Fairy Tale Television, Part 2: NBC’s Grimm Pilot

Fairy Tale Television, Part 2: NBC’s Grimm Pilot

grimmAs I mentioned last week, there are two major series starting this fall that are based on fairy tales coming to our world. The second of those series is NBC’s Grimm, which comes across as an attempt to wed fairy tales to a police procedural, sort of like Supernatural merged with Criminal Minds.

The result is a particularly brutal program, leaning strongly toward the horror end of the spectrum. I’m not sure if something this dark will really make it as a success on NBC. Supernatural is a cult success, which is fine for the sort of ratings that the CW is aiming for, but NBC would consider the same ratings level a failure.

The concept: Nick Burckhardt is a police detective who begins to see strange visions, only to learn that it’s because he is descended from a family line of Grimms – those with the power to see supernatural creatures for what they really are. It’s his destiny to hunt down these creatures.

The plot: A horribly brutalized dead body is found, then a little girl goes missing. Meanwhile, Nick’s aunt shows up and tells him about his family’s heritage and that his parents were murdered, instead of the accidental death he’d always been told. Nick thinks he has the culprit, a loner guy who seems to turn into a wolfman (a blutbad, they’re called) to Nick’s new supernatural sense, but it turns out that this guy is a reformed blutbad and isn’t the one he’s after. Together, they go and find the creature that has abducted the girl, but the blutbad can’t trust himself to not lose control when he gets too close to the other one. (Bad things happen when they get in packs.) Nick calls in his partner and, without telling him the details, they’re able to rescue the girl.

Really, the pilot of Grimm couldn’t have been more different from the Once Upon a Time pilot. Grimm was entirely set in the here-and-now, focusing on a plotline rather than a bunch of backstory. The details on what exactly is going on are still very vague, but the pilot definitely gave a sense of what to expect from future episodes.

The problem is that Grimm didn’t just set up a premise, it set up a formula. I fully expect that every week Nick will encounter some sort of villainous fairy tale creature and will dispatch it by the end of the episode. This premise certainly has worked well for shows in the past (Buffy and Supernatural both come to mind), but the success of those shows relies on the larger story arc that gets woven through the formulaic premise. With the exception of Chuck – a series that is continually on the bubble of being canceled – NBC has never been particularly good at weaving an enthralling greater mythology into a formulaic premise. (Consider how they squandered, over and over, the possibilities in Heroes.)
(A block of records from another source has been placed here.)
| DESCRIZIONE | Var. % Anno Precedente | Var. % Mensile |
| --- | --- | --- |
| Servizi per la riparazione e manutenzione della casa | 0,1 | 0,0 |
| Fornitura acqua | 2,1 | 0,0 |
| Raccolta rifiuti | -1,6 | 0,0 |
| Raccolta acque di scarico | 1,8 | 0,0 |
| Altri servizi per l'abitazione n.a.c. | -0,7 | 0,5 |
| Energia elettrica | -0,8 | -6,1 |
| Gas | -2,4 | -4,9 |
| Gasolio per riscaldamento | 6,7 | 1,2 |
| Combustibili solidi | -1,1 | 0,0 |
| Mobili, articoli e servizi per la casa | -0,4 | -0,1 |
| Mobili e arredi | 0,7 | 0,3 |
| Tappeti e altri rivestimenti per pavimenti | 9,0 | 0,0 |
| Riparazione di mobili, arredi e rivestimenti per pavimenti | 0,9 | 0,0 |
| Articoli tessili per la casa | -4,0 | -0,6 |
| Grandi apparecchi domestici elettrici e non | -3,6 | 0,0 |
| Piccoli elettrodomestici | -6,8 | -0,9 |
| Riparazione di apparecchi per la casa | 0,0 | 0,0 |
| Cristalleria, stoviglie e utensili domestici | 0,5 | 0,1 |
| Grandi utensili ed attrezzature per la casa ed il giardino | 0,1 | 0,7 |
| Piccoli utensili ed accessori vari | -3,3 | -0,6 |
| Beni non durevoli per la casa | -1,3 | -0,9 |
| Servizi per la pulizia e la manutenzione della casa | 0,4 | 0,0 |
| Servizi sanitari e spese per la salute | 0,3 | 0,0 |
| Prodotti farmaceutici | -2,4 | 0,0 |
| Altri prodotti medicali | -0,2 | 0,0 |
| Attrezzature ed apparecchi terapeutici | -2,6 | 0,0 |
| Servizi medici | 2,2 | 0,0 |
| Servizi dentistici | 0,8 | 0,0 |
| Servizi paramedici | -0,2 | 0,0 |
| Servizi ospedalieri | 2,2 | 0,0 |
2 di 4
In contrast, Once Upon a Time suffered from trying to shove too much backstory detail into the pilot, at the expense of a weak present-day storyline. I really don’t know what to expect from the second episode. For example, will there be Lost-like time jumps between the present day and the past in every episode, or was that something used for the pilot and from here on out things will mostly be set in the present? Will the characters realize what’s happening quickly or slowly? Will each episode end in a cliffhanger, or will plotlines get resolved?
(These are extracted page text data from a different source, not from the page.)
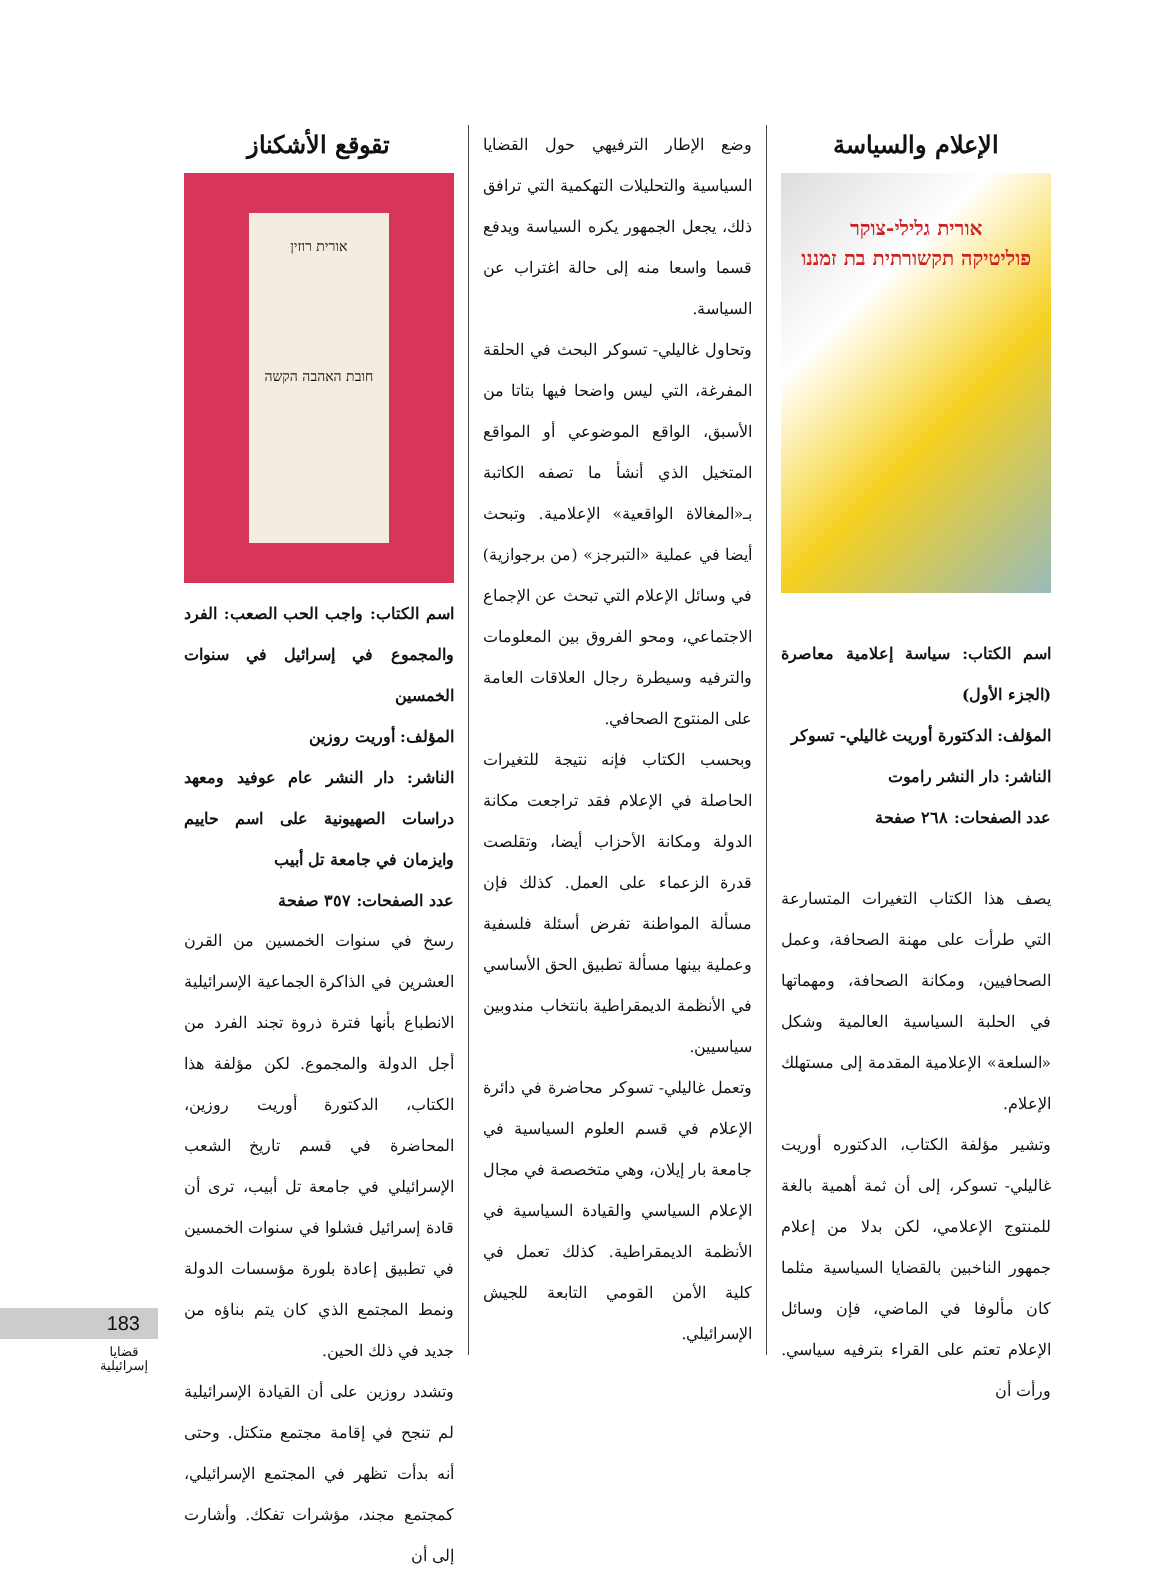الإعلام والسياسة
אורית גלילי-צוקר
פוליטיקה תקשורתית בת זמננו
اسم الكتاب: سياسة إعلامية معاصرة (الجزء الأول)
المؤلف: الدكتورة أوريت غاليلي- تسوكر
الناشر: دار النشر راموت
عدد الصفحات: ٢٦٨ صفحة
يصف هذا الكتاب التغيرات المتسارعة التي طرأت على مهنة الصحافة، وعمل الصحافيين، ومكانة الصحافة، ومهماتها في الحلبة السياسية العالمية وشكل «السلعة» الإعلامية المقدمة إلى مستهلك الإعلام.
وتشير مؤلفة الكتاب، الدكتوره أوريت غاليلي- تسوكر، إلى أن ثمة أهمية بالغة للمنتوج الإعلامي، لكن بدلا من إعلام جمهور الناخبين بالقضايا السياسية مثلما كان مألوفا في الماضي، فإن وسائل الإعلام تعتم على القراء بترفيه سياسي. ورأت أن
وضع الإطار الترفيهي حول القضايا السياسية والتحليلات التهكمية التي ترافق ذلك، يجعل الجمهور يكره السياسة ويدفع قسما واسعا منه إلى حالة اغتراب عن السياسة.
وتحاول غاليلي- تسوكر البحث في الحلقة المفرغة، التي ليس واضحا فيها بتاتا من الأسبق، الواقع الموضوعي أو المواقع المتخيل الذي أنشأ ما تصفه الكاتبة بـ«المغالاة الواقعية» الإعلامية. وتبحث أيضا في عملية «التبرجز» (من برجوازية) في وسائل الإعلام التي تبحث عن الإجماع الاجتماعي، ومحو الفروق بين المعلومات والترفيه وسيطرة رجال العلاقات العامة على المنتوج الصحافي.
وبحسب الكتاب فإنه نتيجة للتغيرات الحاصلة في الإعلام فقد تراجعت مكانة الدولة ومكانة الأحزاب أيضا، وتقلصت قدرة الزعماء على العمل. كذلك فإن مسألة المواطنة تفرض أسئلة فلسفية وعملية بينها مسألة تطبيق الحق الأساسي في الأنظمة الديمقراطية بانتخاب مندوبين سياسيين.
وتعمل غاليلي- تسوكر محاضرة في دائرة الإعلام في قسم العلوم السياسية في جامعة بار إيلان، وهي متخصصة في مجال الإعلام السياسي والقيادة السياسية في الأنظمة الديمقراطية. كذلك تعمل في كلية الأمن القومي التابعة للجيش الإسرائيلي.
تقوقع الأشكناز
אורית רוזין
חובת האהבה הקשה
اسم الكتاب: واجب الحب الصعب: الفرد والمجموع في إسرائيل في سنوات الخمسين
المؤلف: أوريت روزين
الناشر: دار النشر عام عوفيد ومعهد دراسات الصهيونية على اسم حاييم وايزمان في جامعة تل أبيب
عدد الصفحات: ٣٥٧ صفحة
رسخ في سنوات الخمسين من القرن العشرين في الذاكرة الجماعية الإسرائيلية الانطباع بأنها فترة ذروة تجند الفرد من أجل الدولة والمجموع. لكن مؤلفة هذا الكتاب، الدكتورة أوريت روزين، المحاضرة في قسم تاريخ الشعب الإسرائيلي في جامعة تل أبيب، ترى أن قادة إسرائيل فشلوا في سنوات الخمسين في تطبيق إعادة بلورة مؤسسات الدولة ونمط المجتمع الذي كان يتم بناؤه من جديد في ذلك الحين.
وتشدد روزين على أن القيادة الإسرائيلية لم تنجح في إقامة مجتمع متكتل. وحتى أنه بدأت تظهر في المجتمع الإسرائيلي، كمجتمع مجند، مؤشرات تفكك. وأشارت إلى أن
183
قضايا
إسرائيلية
Overall, though, I have to say that I liked Once Upon a Time a bit more than Grimm. Don’t get me wrong: Grimm was certainly not bad, and I’ve seen far worse pilots that have led into phenomenal shows. (Again, Buffy: The Vampire Slayer comes to mind.) I just think the flexibility of Once Upon a Time has more potential. It is predicated entirely upon breaking the fairy tale mold (or, rather, the fairy tale mold has already been broken) whereas the clear formula that I saw in the Grimm pilot didn’t make me think that they’ll be breaking molds anytime soon (although there was one plot twist, revealed at the very end of the episode, which I did not see coming and which definitely points toward a far grander story arc than episodic monster hunting).

Both series have potential, and they’re different enough that I don’t think it’ll necessarily be an “either/or” choice between them. Both could get audiences without stealing from the other. It’ll all depend on how well they weave the modern-day stories together with a compelling mythical conflict.